The problem appears to be with services. We have only just recently enabled the services functionality in the nav bar and specified the path to the nagios plugins, and on the face of it when adding a service for a device, e.g. a simple curl, the eventually wakes up and goes green. If we stop the service being checked, it goes red. So we know the service is actually being actively polled and corss verified with a packet dump. It even matched alert rules. The issue that under the “details” for the service I see empty graphs.
I have a very similar replica environment that is just one poller at the moment, I havent quite got to the stage of adding in a second poller to perform some more testing. that environment also has a galera backend and has distributed polling enabled, its just not used as its on its own. Services added to this stack work just like in our main environment, but they DO have populating graphs.

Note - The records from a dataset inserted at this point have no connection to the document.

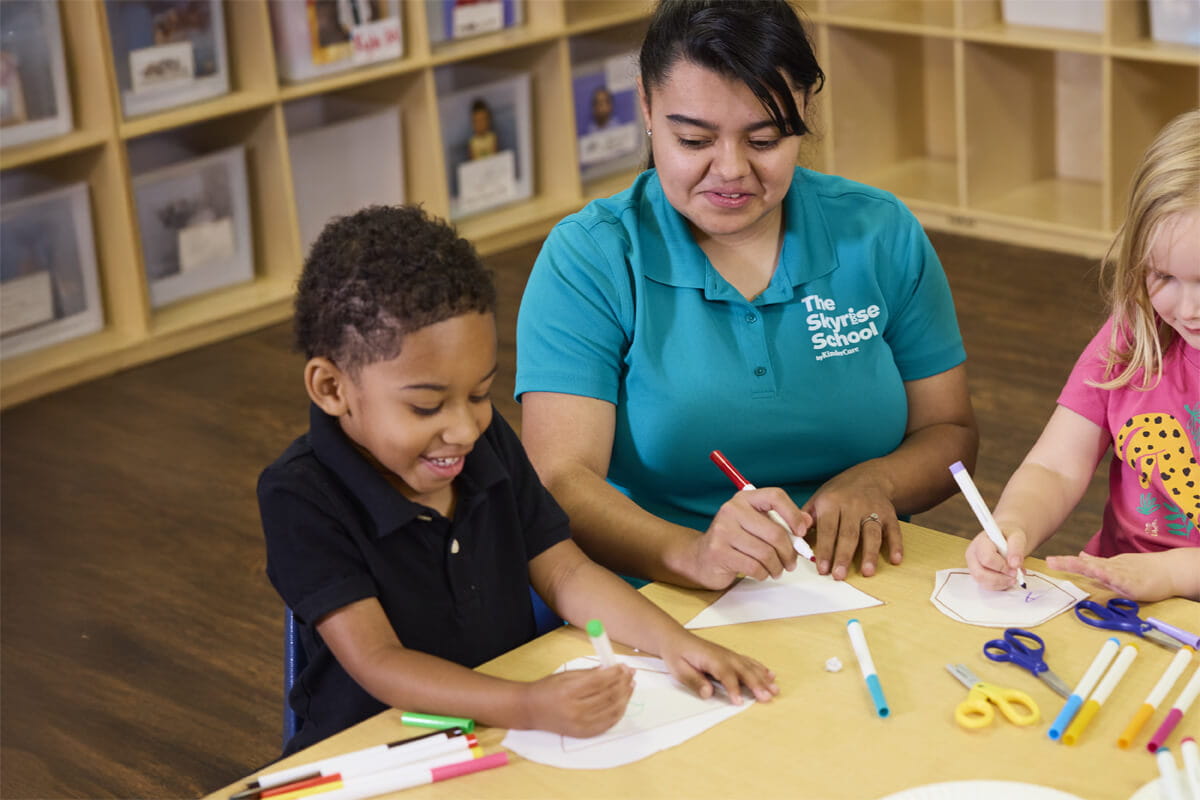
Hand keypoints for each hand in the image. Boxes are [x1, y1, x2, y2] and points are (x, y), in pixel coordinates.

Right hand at [522, 665, 633, 737]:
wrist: (531, 710)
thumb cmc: (548, 689)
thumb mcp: (567, 675)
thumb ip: (590, 673)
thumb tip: (613, 669)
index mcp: (569, 691)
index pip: (600, 681)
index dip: (615, 673)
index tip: (624, 666)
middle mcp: (575, 710)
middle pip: (608, 696)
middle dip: (623, 682)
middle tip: (630, 673)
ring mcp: (580, 725)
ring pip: (612, 710)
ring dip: (625, 697)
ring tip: (630, 685)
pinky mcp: (584, 734)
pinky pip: (608, 724)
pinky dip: (618, 712)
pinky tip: (623, 702)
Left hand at [659, 632, 778, 704]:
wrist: (676, 638)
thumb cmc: (678, 655)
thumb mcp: (679, 670)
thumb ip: (695, 681)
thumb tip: (708, 693)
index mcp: (712, 659)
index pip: (726, 675)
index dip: (734, 689)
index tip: (740, 702)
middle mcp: (724, 656)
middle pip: (744, 671)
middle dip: (757, 685)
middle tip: (768, 697)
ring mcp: (729, 655)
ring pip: (750, 667)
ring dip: (763, 678)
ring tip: (775, 689)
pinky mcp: (731, 656)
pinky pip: (749, 662)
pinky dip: (761, 668)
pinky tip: (770, 675)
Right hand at [688, 488, 809, 589]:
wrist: (701, 558)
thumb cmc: (735, 541)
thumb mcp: (757, 525)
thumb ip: (781, 521)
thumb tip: (808, 522)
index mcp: (744, 499)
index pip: (775, 497)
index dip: (794, 514)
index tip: (801, 532)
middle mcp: (732, 510)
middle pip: (775, 533)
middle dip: (789, 553)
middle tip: (791, 563)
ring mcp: (723, 531)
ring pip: (766, 553)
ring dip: (776, 567)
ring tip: (776, 570)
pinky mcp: (718, 552)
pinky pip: (754, 567)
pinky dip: (763, 573)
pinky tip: (761, 573)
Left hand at [802, 471, 899, 579]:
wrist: (869, 476)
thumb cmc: (838, 493)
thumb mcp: (818, 499)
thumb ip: (806, 519)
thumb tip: (795, 539)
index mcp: (831, 502)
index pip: (827, 528)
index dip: (825, 549)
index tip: (822, 568)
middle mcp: (853, 505)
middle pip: (849, 534)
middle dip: (844, 556)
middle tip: (839, 576)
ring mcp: (873, 509)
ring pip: (872, 533)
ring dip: (870, 553)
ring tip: (867, 572)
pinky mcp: (890, 514)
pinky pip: (894, 530)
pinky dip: (896, 545)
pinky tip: (895, 560)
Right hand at [966, 528, 1027, 589]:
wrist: (1004, 539)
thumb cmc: (1008, 536)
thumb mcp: (1016, 536)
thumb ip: (1016, 548)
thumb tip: (1015, 565)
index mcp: (980, 543)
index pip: (987, 559)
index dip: (1002, 566)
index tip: (1015, 567)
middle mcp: (973, 556)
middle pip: (980, 574)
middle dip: (1000, 579)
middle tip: (1014, 576)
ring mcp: (973, 567)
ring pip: (983, 582)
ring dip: (1001, 583)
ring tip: (1013, 577)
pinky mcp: (978, 575)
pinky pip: (986, 586)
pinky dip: (999, 586)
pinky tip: (1007, 579)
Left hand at [1046, 551, 1176, 601]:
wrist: (1170, 570)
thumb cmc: (1144, 570)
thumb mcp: (1116, 565)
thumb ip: (1098, 564)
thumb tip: (1081, 557)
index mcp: (1105, 567)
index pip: (1082, 564)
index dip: (1065, 562)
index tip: (1049, 560)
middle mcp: (1110, 568)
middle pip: (1086, 565)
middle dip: (1067, 563)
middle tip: (1049, 561)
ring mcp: (1122, 574)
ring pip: (1099, 569)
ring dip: (1082, 567)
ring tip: (1067, 564)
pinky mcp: (1134, 583)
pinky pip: (1119, 580)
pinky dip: (1109, 576)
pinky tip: (1100, 573)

I have troubleshooted this quite a bit today but I can’t put my finger on what the issue might be. I’ve checked its not a trivial rrdcached issue, other “regular” stats via snmp are being graphed with no issue. Its just the services.
If we attempt to run the service-wrapper.py manually (bearing in mind we are using dispatcher, I would have though as this mention services we dont need a cron), this performs a poll and also updates the graphs.
Reaching out the community if there is any pointers anyone may be able to offer to troubleshoot this.